Looking at a shelf undisturbed by browsing hands, I wonder, “Why don’t people buy plays – or more directly, why don’t people read plays?” I suppose those of you in the bookselling trade know, and maybe have always known, that people don’t buy plays. I was warned by my senior advisor, Dennis Gavin, not to devote too much time and space to plays, and he was right. Today, two forlorn shelves of masterpieces sit untouched and unwanted in my store. But, really, can a bookstore cull Ibsen and Chekov; Tennessee Williams and Pinter; and, let lightning strike me dead, the Bard? No, I’d sooner go broke than admit to a customer that I have no space for Eugene O’Neill and Noel Coward because room must be made for 65 Tom Clancy novels. Still, I ask, why don’t people buy plays?

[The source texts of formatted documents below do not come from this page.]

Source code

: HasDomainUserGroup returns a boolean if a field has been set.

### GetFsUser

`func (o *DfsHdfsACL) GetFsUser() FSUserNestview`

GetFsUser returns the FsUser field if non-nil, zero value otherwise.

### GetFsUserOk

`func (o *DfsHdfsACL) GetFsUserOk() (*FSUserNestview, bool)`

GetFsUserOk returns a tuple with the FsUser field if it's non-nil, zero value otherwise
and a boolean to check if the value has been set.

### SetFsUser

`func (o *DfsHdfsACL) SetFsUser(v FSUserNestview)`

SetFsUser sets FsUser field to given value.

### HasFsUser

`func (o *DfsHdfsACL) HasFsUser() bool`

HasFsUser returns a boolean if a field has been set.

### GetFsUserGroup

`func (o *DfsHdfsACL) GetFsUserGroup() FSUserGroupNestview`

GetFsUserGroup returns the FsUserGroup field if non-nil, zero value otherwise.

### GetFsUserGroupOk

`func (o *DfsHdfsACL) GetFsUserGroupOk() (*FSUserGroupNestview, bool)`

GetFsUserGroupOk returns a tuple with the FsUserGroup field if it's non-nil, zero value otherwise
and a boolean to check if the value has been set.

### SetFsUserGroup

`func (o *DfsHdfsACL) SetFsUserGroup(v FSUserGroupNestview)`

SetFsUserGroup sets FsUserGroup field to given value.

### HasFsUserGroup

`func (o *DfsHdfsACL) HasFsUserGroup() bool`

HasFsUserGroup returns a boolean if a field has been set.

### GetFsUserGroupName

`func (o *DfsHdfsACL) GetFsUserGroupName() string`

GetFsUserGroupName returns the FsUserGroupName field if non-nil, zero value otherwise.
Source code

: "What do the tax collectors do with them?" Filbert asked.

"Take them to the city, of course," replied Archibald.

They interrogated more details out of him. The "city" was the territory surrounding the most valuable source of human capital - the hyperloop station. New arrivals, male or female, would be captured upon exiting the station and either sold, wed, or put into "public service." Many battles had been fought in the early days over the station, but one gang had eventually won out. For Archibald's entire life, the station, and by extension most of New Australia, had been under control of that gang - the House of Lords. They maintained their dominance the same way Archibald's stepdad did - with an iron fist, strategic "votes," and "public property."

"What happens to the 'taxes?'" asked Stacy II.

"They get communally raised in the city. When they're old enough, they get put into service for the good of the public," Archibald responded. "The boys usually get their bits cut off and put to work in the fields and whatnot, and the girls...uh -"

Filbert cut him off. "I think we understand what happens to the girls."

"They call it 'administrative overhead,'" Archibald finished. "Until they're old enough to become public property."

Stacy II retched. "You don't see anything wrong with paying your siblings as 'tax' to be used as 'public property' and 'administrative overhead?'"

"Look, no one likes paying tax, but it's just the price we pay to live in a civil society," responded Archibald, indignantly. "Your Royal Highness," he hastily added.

Further Reading: Killing a Section in Your Bookshop
How often does the New York Times Book Review feature a new play? I don’t know the answer, but I read the review every week and I don’t remember many. I know that playwrights continue to produce plays and the Pulitzer Prize continues to issues awards, but there’s little attention paid to the published version of these works. This year the Pulitzer for drama went to Quiara Alegria Hudes for Water by the Spoonful but if you wanted to buy the book, you couldn’t; it hadn’t been published, at least not at the time the award was announced. The Pulitzer (and the Tony Award, for that matter) honor theater productions, not published literature; they provide no encouragement for readers who might want to consider buying the book. And when Hudes’ book was finally published in September, it failed to earn a book review in the New York Times. And the Times’ list of 100 notable books also omitted “Water by The Spoonful,” even though every other Pulitzer winning book (biography, history, non-fiction and poetry) was cited. Perhaps they just don’t consider plays books.